Baji Shaik's patch registers an on_proc_exit() callback when the decoding worker is started. This callback calls TerminateBackgroundWorker() to signal the worker to shut down. The design deliberately avoids calling WaitLatch() or any blocking wait inside the callback, because the proc_exit callback runs late in process shutdown where many subsystems (including the latch infrastructure) may no longer be safe to use. Instead, it relies on the worker eventually exiting and the RS_TEMPORARY slot being auto-dropped.

This is architecturally sound in principle: on_proc_exit() callbacks are invoked during FATAL exits (since FATAL calls proc_exit()), unlike PG_FINALLY blocks. This is the standard PostgreSQL pattern for ensuring cleanup happens regardless of exit path.

The Segfault Problem

Sami Imseih's testing reveals the patch causes a segmentation fault (signal 11) during the termination sequence, which cascades into a full postmaster restart (all connections killed, crash recovery triggered). This is far worse than the original bug.

The segfault strongly suggests a use-after-free or null pointer dereference in the on_proc_exit callback. The most likely causes are:

  1. BackgroundWorkerHandle lifetime: The BackgroundWorkerHandle obtained from RegisterDynamicBackgroundWorker() may be allocated in a memory context that has already been destroyed by the time the on_proc_exit callback runs. During proc_exit(), memory contexts are torn down in a specific order, and if the handle was in a transaction-scoped or subtransaction-scoped context, it would be freed before late-stage on_proc_exit callbacks execute.

  2. Shared memory access after detach: TerminateBackgroundWorker() accesses shared memory structures (BackgroundWorkerSlot in the BackgroundWorkerArray). If shared memory has already been partially detached by the time the callback runs, this would segfault.

  3. Callback ordering: on_proc_exit callbacks run in LIFO order. If other cleanup callbacks have already invalidated state that the new callback depends on, the result is undefined behavior.

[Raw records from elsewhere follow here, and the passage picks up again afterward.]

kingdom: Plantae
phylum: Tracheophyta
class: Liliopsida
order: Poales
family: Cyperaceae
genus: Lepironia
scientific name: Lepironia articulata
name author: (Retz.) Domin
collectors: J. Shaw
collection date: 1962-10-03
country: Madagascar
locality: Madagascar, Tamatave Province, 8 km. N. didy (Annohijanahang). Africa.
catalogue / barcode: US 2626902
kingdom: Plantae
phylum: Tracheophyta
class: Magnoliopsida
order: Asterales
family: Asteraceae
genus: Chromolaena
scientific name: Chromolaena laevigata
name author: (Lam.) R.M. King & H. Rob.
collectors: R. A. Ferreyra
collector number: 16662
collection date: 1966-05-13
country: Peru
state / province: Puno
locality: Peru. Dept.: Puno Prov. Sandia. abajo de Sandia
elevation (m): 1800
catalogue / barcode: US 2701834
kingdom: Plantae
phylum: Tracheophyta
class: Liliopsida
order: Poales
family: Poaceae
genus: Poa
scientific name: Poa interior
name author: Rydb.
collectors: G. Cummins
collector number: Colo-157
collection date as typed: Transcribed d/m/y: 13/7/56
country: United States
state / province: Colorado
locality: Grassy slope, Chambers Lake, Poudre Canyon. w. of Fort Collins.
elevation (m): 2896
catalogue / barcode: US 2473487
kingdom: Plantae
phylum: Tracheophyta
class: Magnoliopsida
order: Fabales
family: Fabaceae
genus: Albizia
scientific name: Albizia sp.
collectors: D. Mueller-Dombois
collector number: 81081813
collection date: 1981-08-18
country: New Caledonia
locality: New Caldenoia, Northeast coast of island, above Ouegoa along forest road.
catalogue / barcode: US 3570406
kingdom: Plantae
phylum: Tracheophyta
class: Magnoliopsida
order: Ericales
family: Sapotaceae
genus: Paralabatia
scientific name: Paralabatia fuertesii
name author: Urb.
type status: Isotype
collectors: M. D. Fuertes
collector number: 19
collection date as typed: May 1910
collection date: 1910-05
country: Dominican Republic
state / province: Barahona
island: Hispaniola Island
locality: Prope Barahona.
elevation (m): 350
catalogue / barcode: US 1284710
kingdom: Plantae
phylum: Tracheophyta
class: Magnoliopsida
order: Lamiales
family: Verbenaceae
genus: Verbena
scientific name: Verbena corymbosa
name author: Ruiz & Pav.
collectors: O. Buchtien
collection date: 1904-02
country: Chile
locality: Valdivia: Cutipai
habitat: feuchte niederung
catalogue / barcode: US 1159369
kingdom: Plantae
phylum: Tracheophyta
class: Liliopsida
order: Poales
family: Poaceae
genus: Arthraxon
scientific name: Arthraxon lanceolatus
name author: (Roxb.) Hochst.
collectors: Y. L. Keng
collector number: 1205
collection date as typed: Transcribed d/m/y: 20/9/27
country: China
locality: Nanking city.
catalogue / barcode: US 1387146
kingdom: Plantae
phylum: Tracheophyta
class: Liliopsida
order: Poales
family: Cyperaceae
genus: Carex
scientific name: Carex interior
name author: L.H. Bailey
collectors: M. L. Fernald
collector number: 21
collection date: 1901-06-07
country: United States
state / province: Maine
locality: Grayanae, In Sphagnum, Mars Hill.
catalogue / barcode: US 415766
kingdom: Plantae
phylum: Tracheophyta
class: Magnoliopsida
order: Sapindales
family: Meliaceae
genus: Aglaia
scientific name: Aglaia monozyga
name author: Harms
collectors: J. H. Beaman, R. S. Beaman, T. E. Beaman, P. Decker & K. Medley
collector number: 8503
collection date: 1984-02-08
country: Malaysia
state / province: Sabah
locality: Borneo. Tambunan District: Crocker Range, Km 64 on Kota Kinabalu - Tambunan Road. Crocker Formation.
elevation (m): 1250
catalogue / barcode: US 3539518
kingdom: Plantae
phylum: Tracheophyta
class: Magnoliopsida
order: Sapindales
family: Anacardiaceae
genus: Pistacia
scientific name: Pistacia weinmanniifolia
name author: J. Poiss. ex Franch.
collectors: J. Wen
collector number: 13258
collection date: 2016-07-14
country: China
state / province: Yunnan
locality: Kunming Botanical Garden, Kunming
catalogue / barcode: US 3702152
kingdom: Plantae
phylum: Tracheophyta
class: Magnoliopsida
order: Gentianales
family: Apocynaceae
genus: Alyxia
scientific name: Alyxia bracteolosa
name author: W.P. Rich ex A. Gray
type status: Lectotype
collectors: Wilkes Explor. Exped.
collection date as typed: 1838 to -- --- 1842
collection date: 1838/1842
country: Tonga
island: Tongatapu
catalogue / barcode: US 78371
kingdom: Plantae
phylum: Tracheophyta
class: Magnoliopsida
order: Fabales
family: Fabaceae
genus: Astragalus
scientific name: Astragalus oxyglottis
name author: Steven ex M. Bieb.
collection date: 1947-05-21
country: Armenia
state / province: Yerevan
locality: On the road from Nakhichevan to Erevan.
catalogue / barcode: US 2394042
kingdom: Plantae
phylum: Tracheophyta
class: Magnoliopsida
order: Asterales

Sami's comment that "on_proc_exit() is not the right place" suggests the callback should likely be registered via before_shmem_exit() instead, which runs earlier in the shutdown sequence while shared memory is still fully accessible. Alternatively, the BackgroundWorkerHandle needs to be copied into TopMemoryContext to ensure it survives context teardown.

Unresolved Design Questions

  1. before_shmem_exit() vs on_proc_exit(): The fix likely needs before_shmem_exit() since TerminateBackgroundWorker() accesses shared memory. But before_shmem_exit callbacks must be careful not to do things that assume full transaction state.

  2. Race conditions: Even with a correct callback, there's a window between the worker being signaled and actually exiting. If the postmaster also restarts (e.g., due to the segfault in v1), the worker might be killed by SIGQUIT anyway, but under normal operation, the fire-and-forget approach means the slot remains briefly active after the launching backend exits.

  3. Should REPACK use bgw_notify_pid or WL_POSTMASTER_DEATH?: A more robust design might have the decoding worker itself monitor its launching backend's liveness (e.g., via the process latch or a shared memory flag) and self-terminate when the launcher disappears. This would be defense-in-depth rather than relying solely on the launcher's exit callback.

  4. Broader pattern concern: This bug pattern (FATAL bypassing PG_FINALLY cleanup of background workers) likely affects other features that launch background workers from user backends. The fix should ideally establish a reusable pattern.

Current State

The thread is in early review. The v1 patch correctly identifies the root cause and the right general approach (proc_exit callback), but the implementation has a critical bug causing server crashes. A v2 patch is needed that either uses before_shmem_exit() or ensures the BackgroundWorkerHandle is in a long-lived memory context. The discussion is still active with only the initial report and one review.